The future is cloudy. “Post-conservation” might well mean no conservation—instead, the progressive destruction of the forest and agricultural system as is happening widely in the Yucatan Peninsula today. Hunting is almost certainly unsustainable now in the Tres Reyes area, despite ceremonies. The game is thoroughly shot out of most of the Yucatan Peninsula, and Yucatan state has saved its deer only by truly draconian conservation measures. Better management will come only when government agencies listen to local people, take them and their knowledge seriously, and invest time on the ground working with communities. Such a future is currently unlikely, given the rush to turn all of Quintana Roo into a macro-Cancun.

Having done research in the area, I am extremely glad to see an excellent ethnography that makes major theoretical contributions as well as practical applications.

References Cited

Anderson, E. N. 2005. Political Ecology of a Yucatec Maya Community. University of Arizona Press, Tucson, AZ.

Anderson, E. N., and F. M. Tzuc.  2005.  Animals and the Maya in Southeast Mexico. University of Arizona Press, Tucson, AZ.
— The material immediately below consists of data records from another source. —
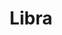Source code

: ---
facebook: https://facebook.com/LibraAssociation
git: https://github.com/libra
instagram: https://instagram.com/libra
logohandle: libra
sort: libra
title: Libra
twitter: https://x.com/libra_
website: https://libra.org/en-US/
wikipedia: https://en.wikipedia.org/wiki/Libra_(cryptocurrency)
---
Hostetler, U. 1996. Milpa Agriculture and Economic Diversification: Socioeconomic Change in a Maya Peasant Society of Central Quintana Roo, 1900-1990s.Doctoral Dissertation, University of Berne, Switzerland. Available from University Microfilm International Dissertation Express (UMI No. 9701056).

O’Connor, A., and E. N. Anderson. 2017. K’oben: Three Thousand Years of the Maya Hearth.  Rowman and Littlefield, Lanham, MD.

Scott, J. 1998. Seeing Like a State. Yale University Press, New Haven, CT.